• REQUISITO 1:
Traduz para inglês esta frase do texto sobre a prisão preventiva de José Sócrates: "As leis penais só admitem a prisão preventiva em três casos: quando há perigo de fuga do suspeito, quando há risco de continuação da actividade e quando há perigo de perturbação do inquérito."

O risco de perturbação da investigação terá sido o fundamento para a decisão do juiz Carlos Alexandre, que decretou nesta segunda-feira a prisão preventiva do ex-primeiro-ministro José Sócrates, a mais gravosa medida de coacção existente no ordenamento jurídico português. A prisão preventiva de um ex-primeiro ministro é inédita nos 40 anos da democracia portuguesa, em que são raríssimas as condenações de governantes ou ex-governantes.

O risco de perturbação de inquérito é o motivo mais plausível para a decisão de Carlos Alexandre, segundo fontes policiais que têm acompanhado o caso e advogados penalistas, como Artur Marques, que chegam a essa conclusão por exclusões de partes.

Embora os arguidos tenham sido encaminhados para a cadeia anexa à Judiciária, em Lisboa, o ex-primeiro-ministro ficou detido em Évora, onde existe um estabelecimento prisional destinado a polícias e outras pessoas que exercem ou exerceram funções nas forças e serviços de segurança e a quem mais necessitar de “especial protecção”. Segundo disse à agência Lusa fonte policial, foi atribuído a José Sócrates o número de preso 44 naquele estabelecimento prisional, com capacidade para 45 reclusos e que curiosamente foi alvo de uma requalificação precisamente durante o Governo de Sócrates. 

As leis penais só admitem a prisão preventiva em três casos: quando há perigo de fuga do suspeito, quando há risco de continuação da actividade e quando há perigo de perturbação do inquérito. Até agora, não são conhecidos quaisquer elementos que permitam sustentar o risco de fuga de José Sócrates, tendo o PÚBLICO noticiado há dias que os investigadores do caso acreditavam que o ex-governante regressou a Portugal já sabendo que seria detido à chegada.

Sócrates tinha voo marcado para o final de quinta-feira e até já teria feito o check-in quando decidiu não viajar e fazê-lo apenas no dia seguinte à noite. Segundo o comunicado do Tribunal Central de Instrução Criminal, o seu motorista foi detido às 21h38 minutos, umas horas mais cedo do que o amigo de infância de Sócrates e empresário Carlos Santos Silva e do advogado de uma das empresas deste, Gonçalo Trindade Ferreira.

Apenas este último, detido depois das 2h de sexta-feira, escapou à prisão preventiva, ficando obrigado a apresentar-se duas vezes por semana no Departamento Central de Investigação e Acção Penal, onde está a ser conduzido este inquérito que investiga crimes de corrupção, fraude fiscal e branqueamento de capitais.

• REGISTOS DE DADOS:
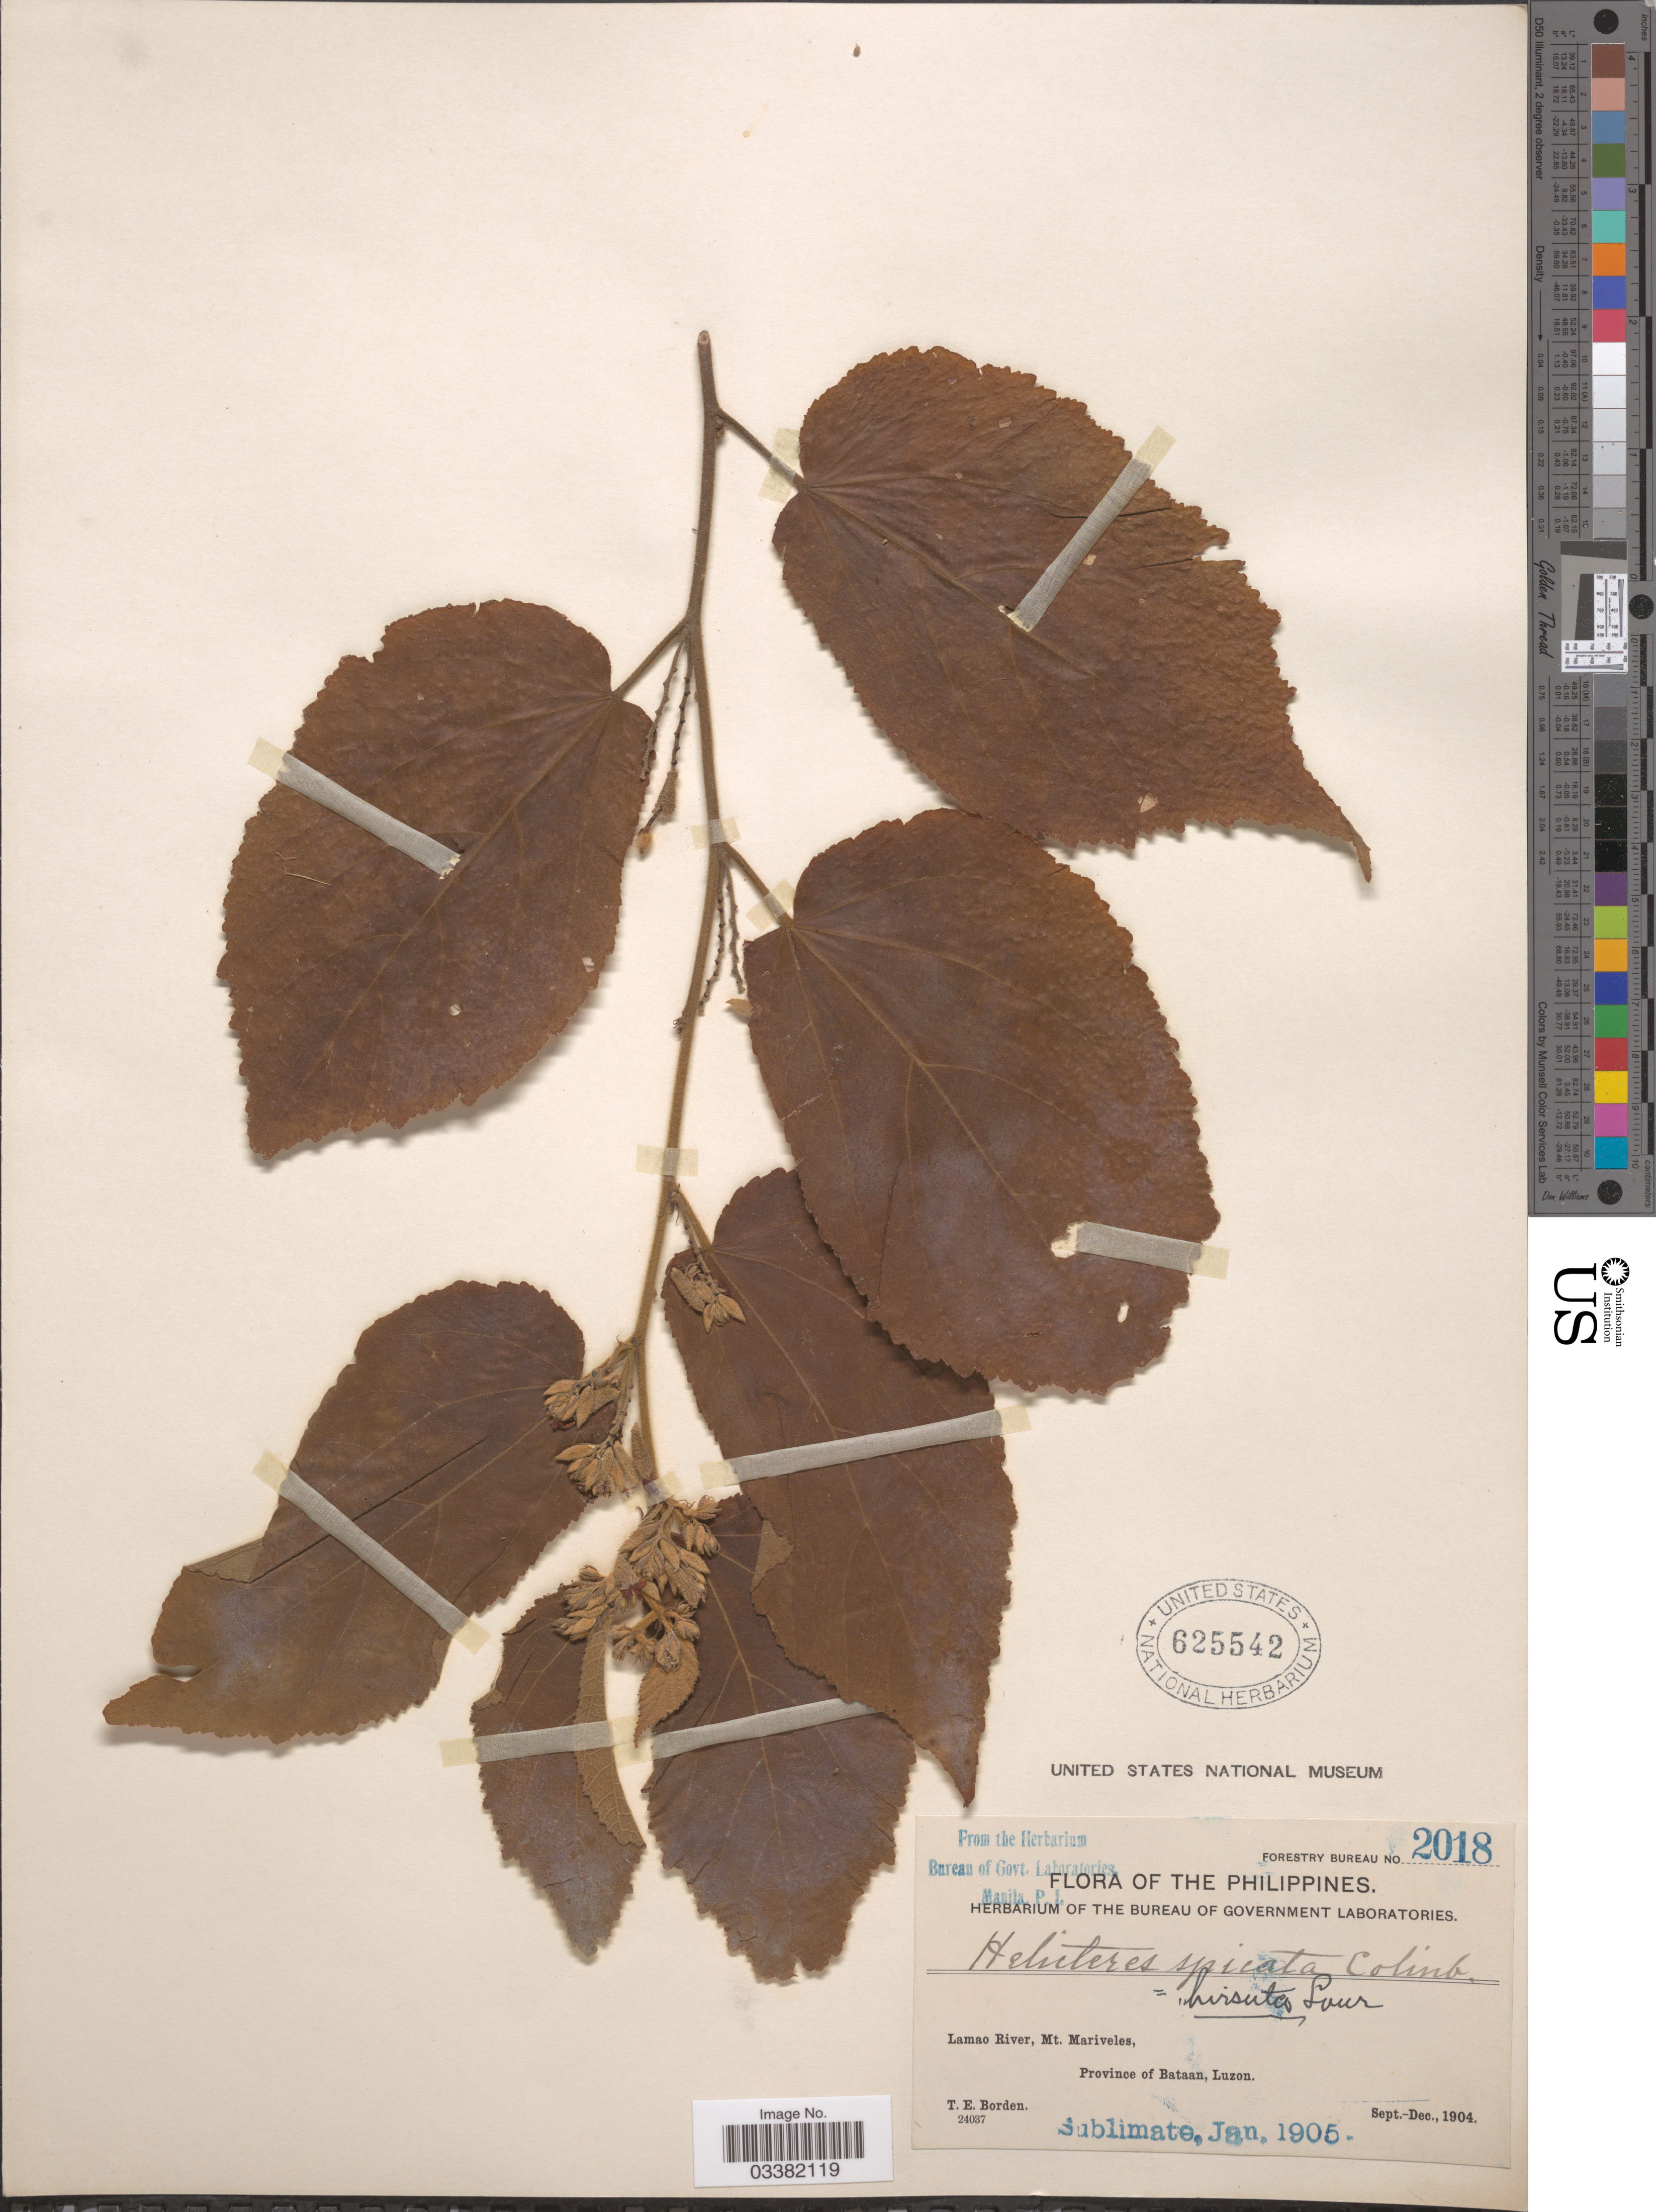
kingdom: Plantae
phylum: Tracheophyta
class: Magnoliopsida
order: Malvales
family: Malvaceae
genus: Helicteres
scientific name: Helicteres hirsuta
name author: Lour.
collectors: T. E. Borden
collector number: Forestry Bureau 2018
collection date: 1904-09/1904-12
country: Philippines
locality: Lamao River, Mt. Mariveles, Province of Bataan, Luzon.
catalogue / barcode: US 625542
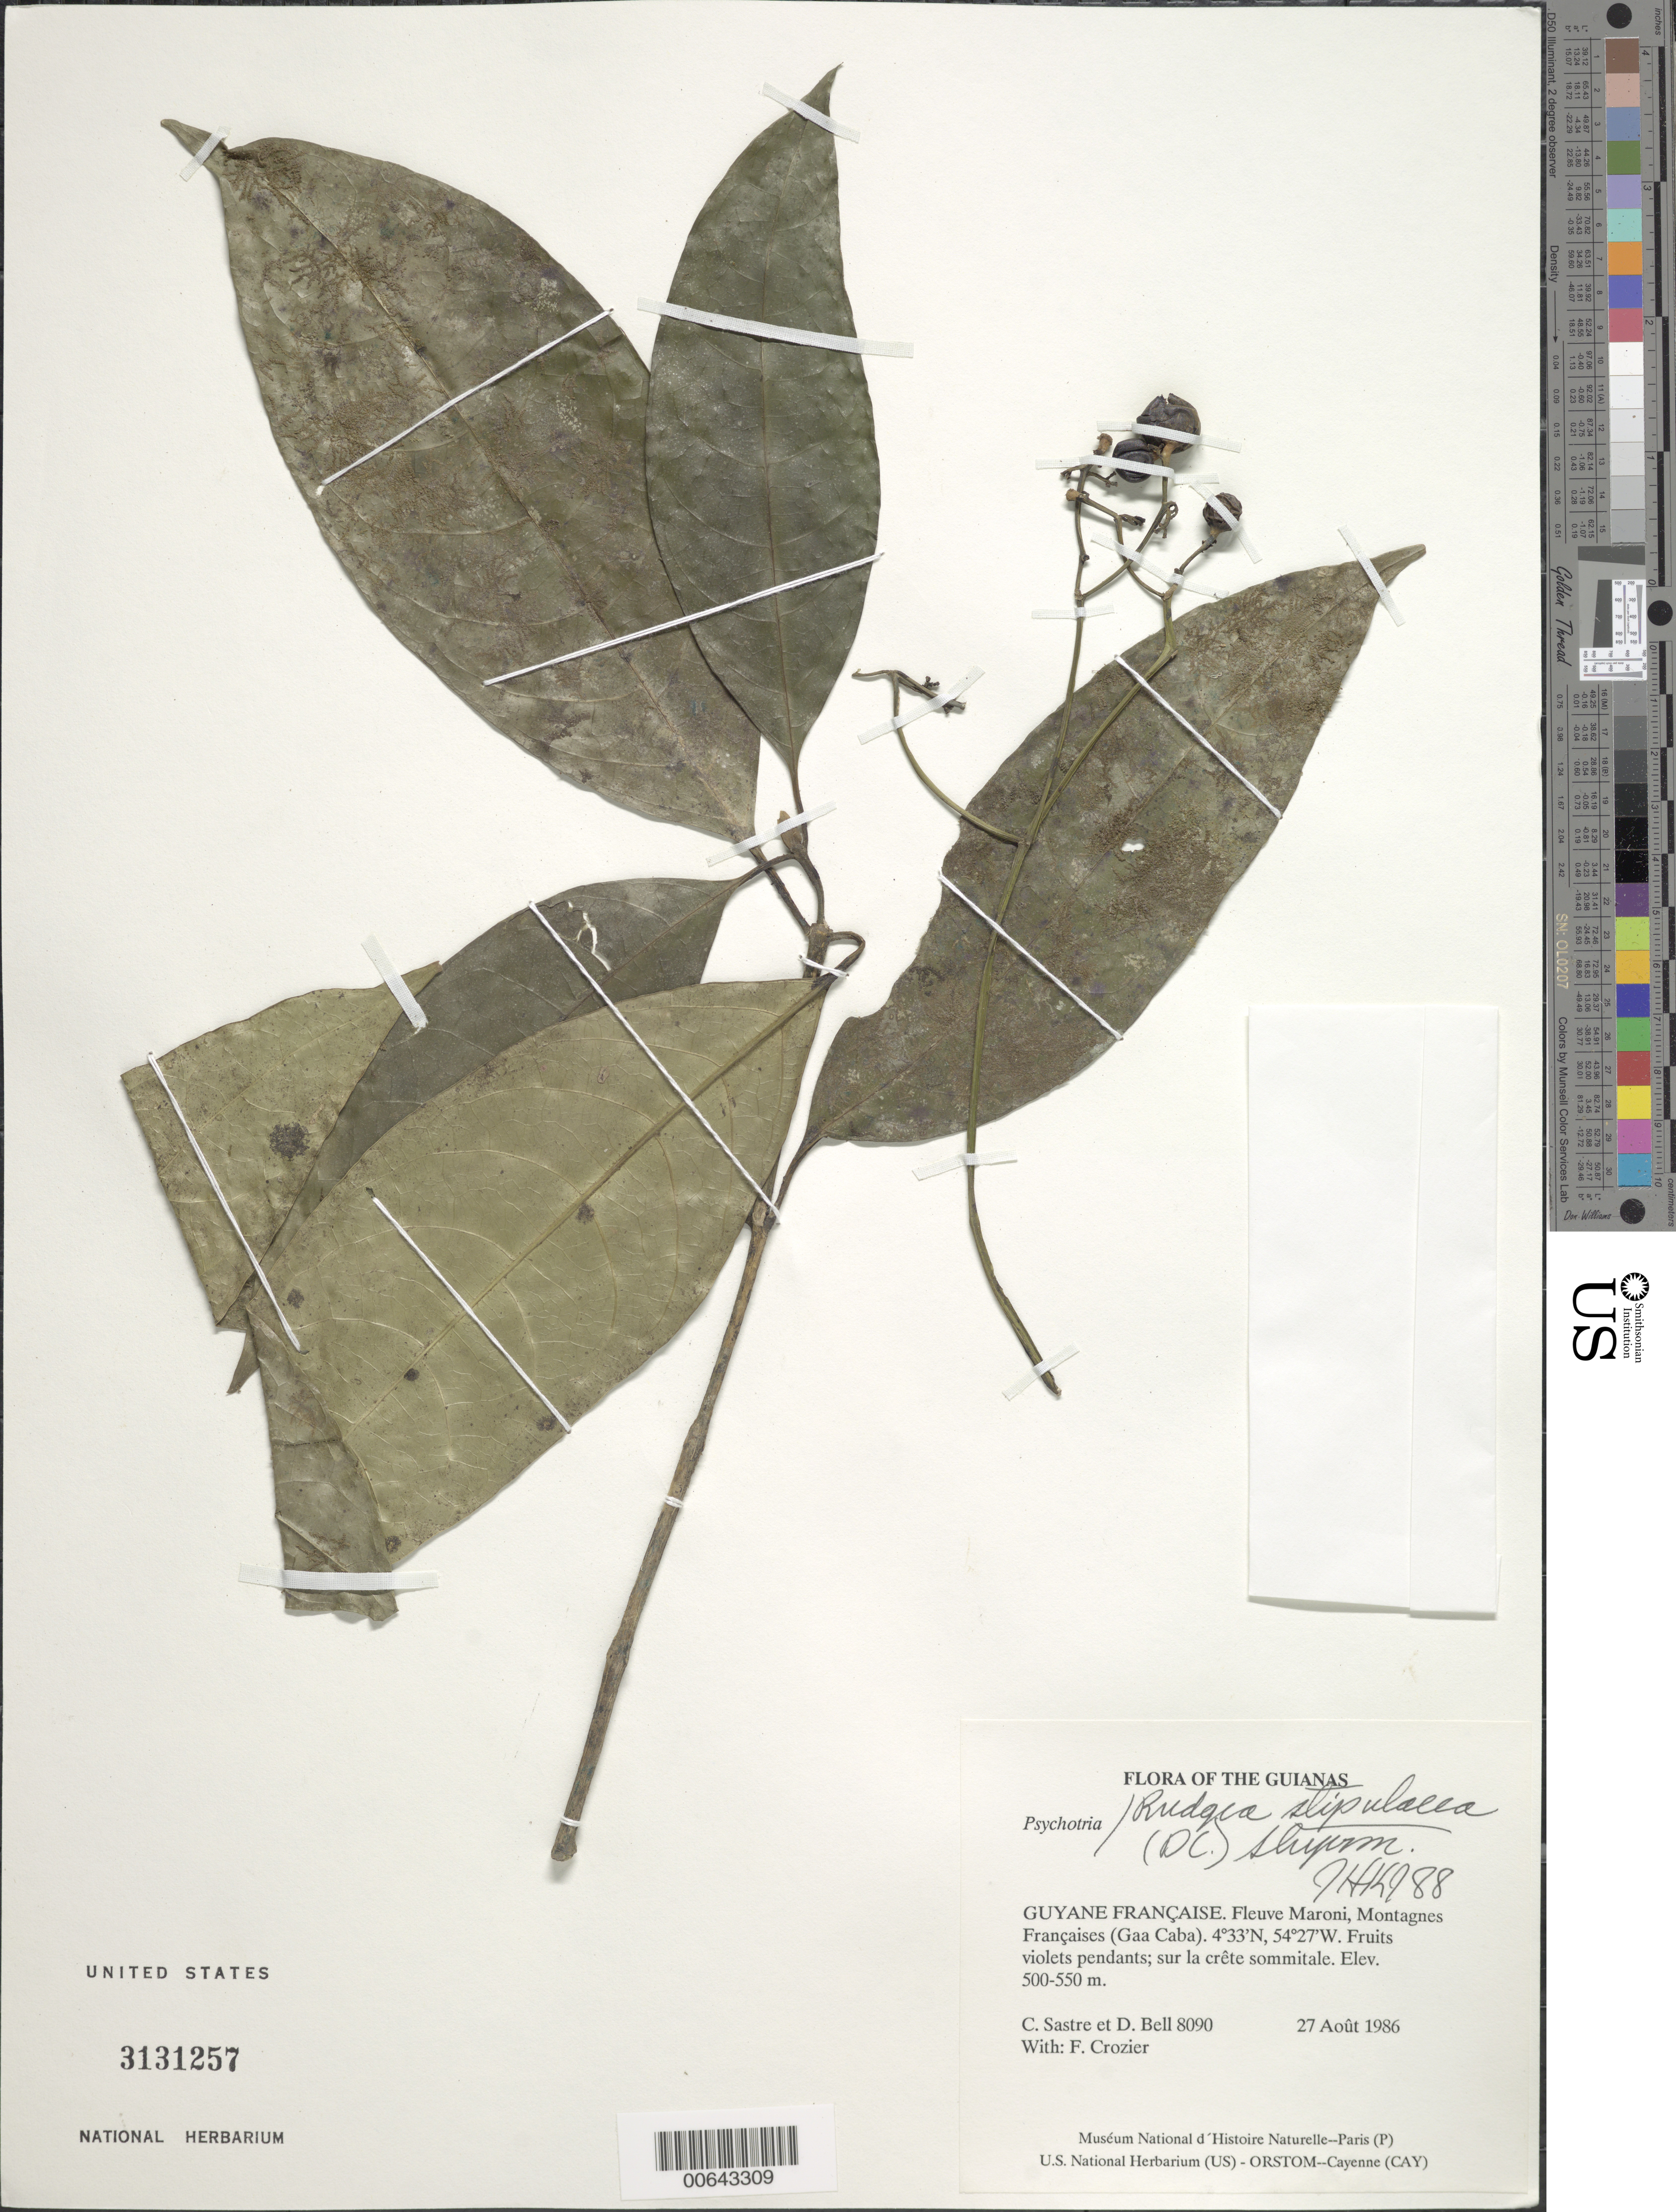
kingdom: Plantae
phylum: Tracheophyta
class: Magnoliopsida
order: Gentianales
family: Rubiaceae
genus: Rudgea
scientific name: Rudgea stipulacea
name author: (DC.) Steyerm.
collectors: C. Sastre, D. A. Bell & F. Crozier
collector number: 8090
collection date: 1986-08-27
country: French Guiana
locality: The Guianas, Guyana Francaise, Flueve Maroni, Montagnes Francaises (Gaa Gaba)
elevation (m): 500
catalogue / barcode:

• REQUISITO 2:
Devolve sem qualquer alteração as linhas dos registos desde a que contém "name author: Lour." até ao fim dos registos, com as duas pontas incluídas. Deixa as imagens de fora da resposta.

• SOLUÇÃO 1:
Criminal law allows pretrial detention in only three cases: when there is a risk that the suspect will flee, when there is a risk that the activity will continue, and when there is a risk of interference with the investigation.

• SOLUÇÃO 2:
name author: Lour.
collectors: T. E. Borden
collector number: Forestry Bureau 2018
collection date: 1904-09/1904-12
country: Philippines
locality: Lamao River, Mt. Mariveles, Province of Bataan, Luzon.
catalogue / barcode: US 625542
kingdom: Plantae
phylum: Tracheophyta
class: Magnoliopsida
order: Gentianales
family: Rubiaceae
genus: Rudgea
scientific name: Rudgea stipulacea
name author: (DC.) Steyerm.
collectors: C. Sastre, D. A. Bell & F. Crozier
collector number: 8090
collection date: 1986-08-27
country: French Guiana
locality: The Guianas, Guyana Francaise, Flueve Maroni, Montagnes Francaises (Gaa Gaba)
elevation (m): 500
catalogue / barcode:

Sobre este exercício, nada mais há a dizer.